The age of unretirement

Posted on November 10, 2015 in Debates

TheGlobeandMail.com – Globe Debate
Nov. 10, 2015.   Margaret Wente

The spectre of an aging population haunts the land. There are now as many people in Canada over 65 as there are under 15. We all know what lies ahead. The pensions and medical bills of the boomers will overwhelm our ability to pay, and younger generations will be taxed to the max. People who forgot to save (and those who couldn’t) will spend their golden years eking out a miserable existence. Innovation and productivity will suffer as society becomes sclerotic. Our schools will be retrofitted as nursing homes for the dazed and the demented. The bike lanes of our great cities will be clogged with geezers on scooters, motoring to the Early Bird specials at Swiss Chalet.

Or maybe not.

A scientific survey of my immediate friends shows that none of them are planning to retire any time soon. They are designers, lawyers, doctors, marketers, entrepreneurs, artists, journalists, real estate agents, publishers, consultants, professors, and volunteers who do anything from mentoring inner-city kids to hospice work. Some are now into their 70s. An elite group, to be sure – probably like you. Their goal is unretirement. Their motto is “Hell, no, we won’t go” – to Florida, they mean. The ones who do go to Florida telecommute.

Mick Jagger once said he’d rather be dead than sing Satisfaction when he was 45. He has since recanted. People are wired to live useful and productive lives until they run out of gas. That’s what gives life meaning. The notion of “retirement” is an entirely post-Second-World-War phenomenon, the product of rapidly increasing lifespans and the creation of the welfare state. It should be abolished.

This doesn’t mean we’re interested in 60-hour workweeks and performance reviews from people 20 years our junior. Hell, no. We need flexibility, autonomy, and plenty of time to [insert passions here]. Fortunately, as the working-age population shrinks, the world is going to need us. Bye-bye, severance packages. Hello, retention bonuses.

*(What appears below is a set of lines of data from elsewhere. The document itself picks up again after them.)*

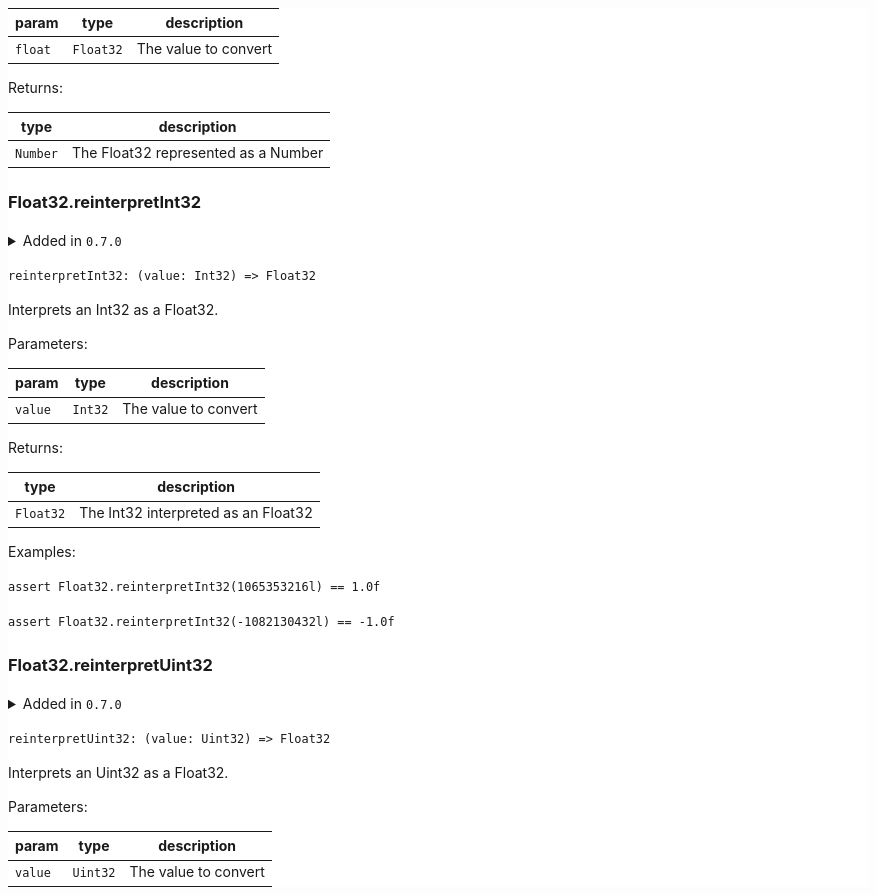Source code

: | param   | type      | description          |
| ------- | --------- | -------------------- |
| `float` | `Float32` | The value to convert |

Returns:

| type     | description                         |
| -------- | ----------------------------------- |
| `Number` | The Float32 represented as a Number |

### Float32.**reinterpretInt32**

<details disabled><summary tabindex="-1">Added in <code>0.7.0</code></summary></details>

```grain
reinterpretInt32: (value: Int32) => Float32
```

Interprets an Int32 as a Float32.

Parameters:

| param   | type    | description          |
| ------- | ------- | -------------------- |
| `value` | `Int32` | The value to convert |

Returns:

| type      | description                         |
| --------- | ----------------------------------- |
| `Float32` | The Int32 interpreted as an Float32 |

Examples:

```grain
assert Float32.reinterpretInt32(1065353216l) == 1.0f
```

```grain
assert Float32.reinterpretInt32(-1082130432l) == -1.0f
```

### Float32.**reinterpretUint32**

<details disabled><summary tabindex="-1">Added in <code>0.7.0</code></summary></details>

```grain
reinterpretUint32: (value: Uint32) => Float32
```

Interprets an Uint32 as a Float32.

Parameters:

| param   | type     | description          |
| ------- | -------- | -------------------- |
| `value` | `Uint32` | The value to convert |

Lots of people aren’t as lucky as we are, of course. Some keep working because they have to. Some can’t work, and eventually most of us really will get too old. But a world in which more people keep working part-time to the age of 70 or so would be both wealthier and more productive.

Some of our problems financing the grey wave will go away simply by encouraging people to work longer. We’re also underestimating the ability of markets and institutions to adapt. E-commerce and the sharing economy will make life cheaper for everyone. (Why own a car when you can rent a Zipcar, or use Uber?) New retirement communities will spring up where land is cheap, staffed by a new wave of kindhearted immigrants who will come on special “caregiver” visas and work for relatively low wages.

Meanwhile, millions of seniors on restricted incomes will discover the joys of living in Mexico, Panama and Colombia, where the weather is good, the locals are friendly, the health care is not too bad, and your old-age pension goes much further. Perhaps we will offer them bonuses to move there permanently. Perhaps we’ll even outsource the care of the terminally demented to pleasant, low-cost countries, where their relatives can visit them by Skype.

Here at home, we can cut health-care costs by reforming the guild systems and unions that have such a stranglehold on medicine. Much of the work done by family doctors could be switched to nurse-practitioners who specialize in elder care and pharmacists who specialize in drugs. We could also change the culture for the better by agreeing that those over a certain age (85? 90?) would be treated for comfort, not for life extension. Although the quality and quantity of life for the elderly has improved beyond measure, the end point remains relatively fixed. Once you’ve made it to age 85 or so, you are very likely to fall off the cliff very quickly.

Maybe I’m being too optimistic. Then again, I intend to surf this wave into the sunset, surrounded by my friends, my Internet (thank God for technology) and a few kind, compassionate caregivers. I plan to file my last column some time around the year 2040, to the strains of Leonard Cohen singing Closing Time. That’s the idea, anyway. We’ll see.